Back in the day, about a decade ago when fintech was just starting out and moving past marketplace lending, a bunch of startups popped up focusing on one specific use case on consumer or business banking. Each startup was trying to digitize their specific product—whether it was checking accounts, wealth management, or personal loans—and create a more mobile friendly product focused on younger audiences. (In the past, I called this phase “Fintech 2.0.”)
Back then, everyone was raving about how fintech was “unbundling” banks. The theory was, by attacking banks by focusing on specific products rather than trying to rebuild an entire bank’s product suite, startups could capture market share from banks over time.
And it worked—to an extent. But eventually a number of factors led startups to consider adding more financial products under their umbrella, ushering in a new era of “rebundling.”

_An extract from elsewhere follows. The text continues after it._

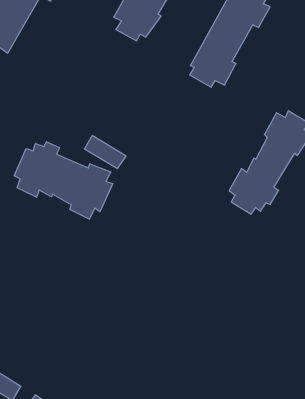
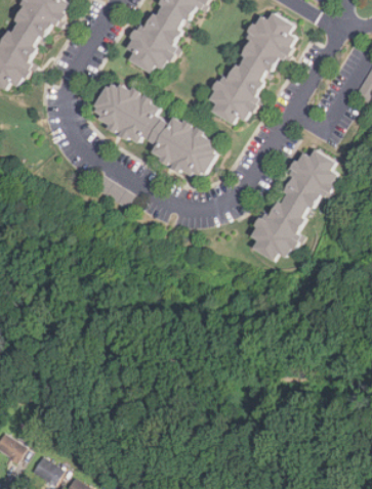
building: none -> [85,82,220,176]
building: [14,142,113,219] -> none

- Profitability: Competition in fintech has risen dramatically—more venture dollars in the sector means more new companies getting funded. That also means a higher rising cost of acquisition for a new customer, and a higher cost of retaining those users too. First, unfortunately, a lot of fintech startups have figured out great wedges to get customers in the door, but not make that much money off of them. The profitability of a fintech customer is much lower than a customer of a traditional bank. One way to rectify that problem is to add more products, and ones that generate more revenue, so that the CAC to LTV ratio starts evening out.
- Ease Of Creation For New Financial Products: So many infrastructure companies have popped up over the past few years that it’s become much cheaper and easier to add new financial products. Apex and Drivewealth make it easier to add wealth management products. Banking-as-a-service companies make it easier to add checking accounts, debit cards, and credit cards. More recently, lending-as-a-service companies have made it easier to add lending related products (we haven’t written much about this but it’s a really hot sector of fintech right now.) This drop in costs for new products also plays a factor in profitability too. Because its cheaper to develop new financial products, you don’t need a massive engineering team to build things from scratch.

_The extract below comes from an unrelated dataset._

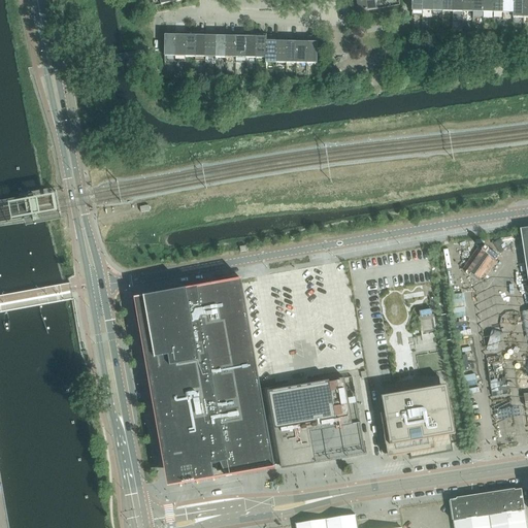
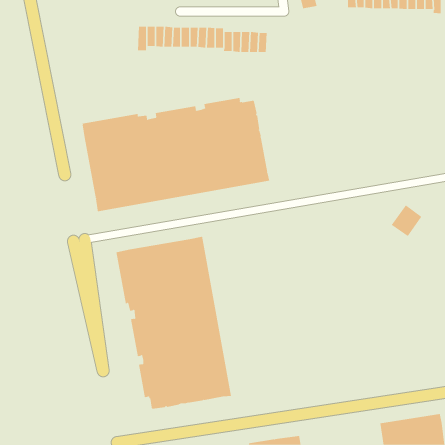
building: none -> [82,97,270,212]
building: [266,376,364,467] -> none
building: [378,385,454,457] -> none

- Shifting Consumer Demands: Gen Z represents a newer generation of users with different expectations from their digital lives. When it comes to digital financial products, users now expect a full suite of products and services—they don’t want to use 10 different apps for 7 different services.
- Organization Efficiency: Fintech startups already have robust compliance, legal, customer service, and finance departments that know the ins and outs of running a digital-first financial institution. Adding a new financial product on top of the one they’re already running efficiently is a relatively easy task when you already have the back office in place.